Genomic Science Program
U.S. Department of Energy | Office of Science | Biological and Environmental Research Program

2023 Abstracts

EndoPopulus: Endophyte Inoculation Enhances Populus Physiological Responses to Abiotic Stress

Authors:

Darshi Banan1* ([email protected]), Jayde Aufrecht2, Sun Woo Chung1, Jun Hyuk Jeon1, Matt Hendrickson1, Sriram Parasurama1, Andrew Sher1, Robert Tournay1, Amirhossein Ahkami2, Soo-Hyung Kim1, and Sharon L. Doty1

Institutions:

1University of Washington; and 2Pacific Northwest National Laboratory

Goals

The overall goal of the EndoPopulus Project is to understand how, at a molecular level, the micro-organisms within the poplar tree microbiome can affect the host plant health and stress tolerance. The project will use a plant physiological approach to determine the impacts of endophyte inoculation on host plant performance under normal, nutrient-limited, and water-limited conditions. Data from field and greenhouse trials will be used to develop a process-based plant physiological model to generate testable hypotheses for further greenhouse examination of the microbial mechanisms responsible for altered plant productivity. Finally, physiological results will be integrated with microbiology, metabolomic, and transcriptomic data to generate an improved systems-level understanding of the plant-endophyte system scaling from the molecular to the canopy level.

Abstract

Sustainable biofuel feedstock production is a key target for securing energy supply under climate change while minimizing environmental impacts. Inoculation with endophytes, mutualist microbes living inside plants, is a potential strategy to achieve this in forestry applications by improving host resource use efficiency, productivity, and stress tolerance. Endophytes isolated from trees in family Salicaceae have been shown to provide benefits such as fixing atmospheric nitrogen and synthesizing phytohormones in various in vitro and in planta experiments. Predicting how these benefits operate under production contexts requires a process-based understanding of plant, endophyte, and environmental interactions. This research investigates the physiological mechanisms by which inoculation with Salicaceae endophytes improves Populus performance under nutrient-limited or water-limited conditions.

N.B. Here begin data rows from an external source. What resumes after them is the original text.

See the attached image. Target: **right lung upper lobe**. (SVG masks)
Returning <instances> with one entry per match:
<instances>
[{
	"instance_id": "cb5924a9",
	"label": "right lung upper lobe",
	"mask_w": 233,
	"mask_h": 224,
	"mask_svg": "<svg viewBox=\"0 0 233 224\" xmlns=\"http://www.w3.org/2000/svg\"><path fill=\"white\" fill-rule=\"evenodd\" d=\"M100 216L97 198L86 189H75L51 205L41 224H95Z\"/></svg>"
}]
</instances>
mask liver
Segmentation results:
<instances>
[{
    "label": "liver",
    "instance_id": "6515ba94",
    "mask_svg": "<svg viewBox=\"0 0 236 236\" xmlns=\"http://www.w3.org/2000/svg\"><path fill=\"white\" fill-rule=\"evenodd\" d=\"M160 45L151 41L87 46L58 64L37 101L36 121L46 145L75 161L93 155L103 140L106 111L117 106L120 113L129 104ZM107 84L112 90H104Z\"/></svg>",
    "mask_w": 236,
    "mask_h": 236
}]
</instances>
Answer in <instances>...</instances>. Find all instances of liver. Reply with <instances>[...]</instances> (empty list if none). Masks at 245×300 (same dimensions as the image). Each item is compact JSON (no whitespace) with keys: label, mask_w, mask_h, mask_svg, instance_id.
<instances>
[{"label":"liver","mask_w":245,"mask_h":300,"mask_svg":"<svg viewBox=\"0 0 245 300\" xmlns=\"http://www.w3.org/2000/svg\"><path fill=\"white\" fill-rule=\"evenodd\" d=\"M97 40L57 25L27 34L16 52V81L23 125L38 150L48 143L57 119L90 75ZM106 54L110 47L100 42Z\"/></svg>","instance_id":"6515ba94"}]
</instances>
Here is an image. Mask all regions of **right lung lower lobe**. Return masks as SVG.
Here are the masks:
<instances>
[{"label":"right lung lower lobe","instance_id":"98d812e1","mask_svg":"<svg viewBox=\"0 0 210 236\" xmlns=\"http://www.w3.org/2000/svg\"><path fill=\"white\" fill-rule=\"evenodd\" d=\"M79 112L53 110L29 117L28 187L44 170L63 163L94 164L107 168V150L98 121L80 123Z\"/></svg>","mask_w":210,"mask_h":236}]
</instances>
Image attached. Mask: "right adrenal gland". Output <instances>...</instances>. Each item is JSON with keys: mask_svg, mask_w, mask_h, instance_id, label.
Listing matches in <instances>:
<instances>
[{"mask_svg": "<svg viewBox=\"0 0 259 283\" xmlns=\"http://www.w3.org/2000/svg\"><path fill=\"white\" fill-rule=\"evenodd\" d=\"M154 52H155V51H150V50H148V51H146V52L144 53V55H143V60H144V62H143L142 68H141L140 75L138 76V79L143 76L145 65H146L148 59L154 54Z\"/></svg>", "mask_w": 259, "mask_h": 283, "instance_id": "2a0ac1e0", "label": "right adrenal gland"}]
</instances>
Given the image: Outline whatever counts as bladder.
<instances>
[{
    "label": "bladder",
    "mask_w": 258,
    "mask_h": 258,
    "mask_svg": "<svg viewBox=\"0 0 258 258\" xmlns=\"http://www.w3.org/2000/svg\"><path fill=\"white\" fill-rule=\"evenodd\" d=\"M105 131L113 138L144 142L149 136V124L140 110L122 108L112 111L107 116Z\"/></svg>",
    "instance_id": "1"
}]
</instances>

Leaf epidermal morphology, photosynthesis, and whole-plant architecture and biomass were measured on native and hybrid poplars inoculated with Salicaceae endophytes in a series of greenhouse and field experiments. Experimental data were used to parameterize a coupled leaf gas exchange model to estimate the contribution of endophyte inoculation on biophysical and biochemical aspects of photosynthesis. Endophyte associated reductions in stomatal conductance varied with time of day and were most pronounced under higher light intensities. Likewise, improvements in photosynthetic water-use efficiency were greatest in inoculated plants under drought while inoculation reduced stomatal guard cell size regardless of water availability. Additionally, late season photosynthetic capacity (Vcmax and Jmax) was greater for inoculated plants under both greenhouse and field conditions. Under nitrogen-limited conditions, inoculated plants were taller and had root systems with greater total root length, branch number, and branching frequency compared to non-inoculated controls. These results suggest that the greatest benefits of endophyte inoculation on host productivity and resource use efficiency may be realized under stress conditions while other aspects of physiology, particularly stomatal morphology and photosynthesis, responded across a range of environments. A combination of microbiology, transcriptomic, and metabolomic approaches will be used to connect changes in plant physiology to endophyte diversity, abundance, and activity. Finally, process-based modeling will be used to scale these leaf- and plant-scale changes to the canopy scale to predict tree performance in biofuel feedstock production applications.

Funding Information

This research was supported by the DOE Office of Science, Biological and Environmental Research (BER) Program, grant no. DE-SC0021137.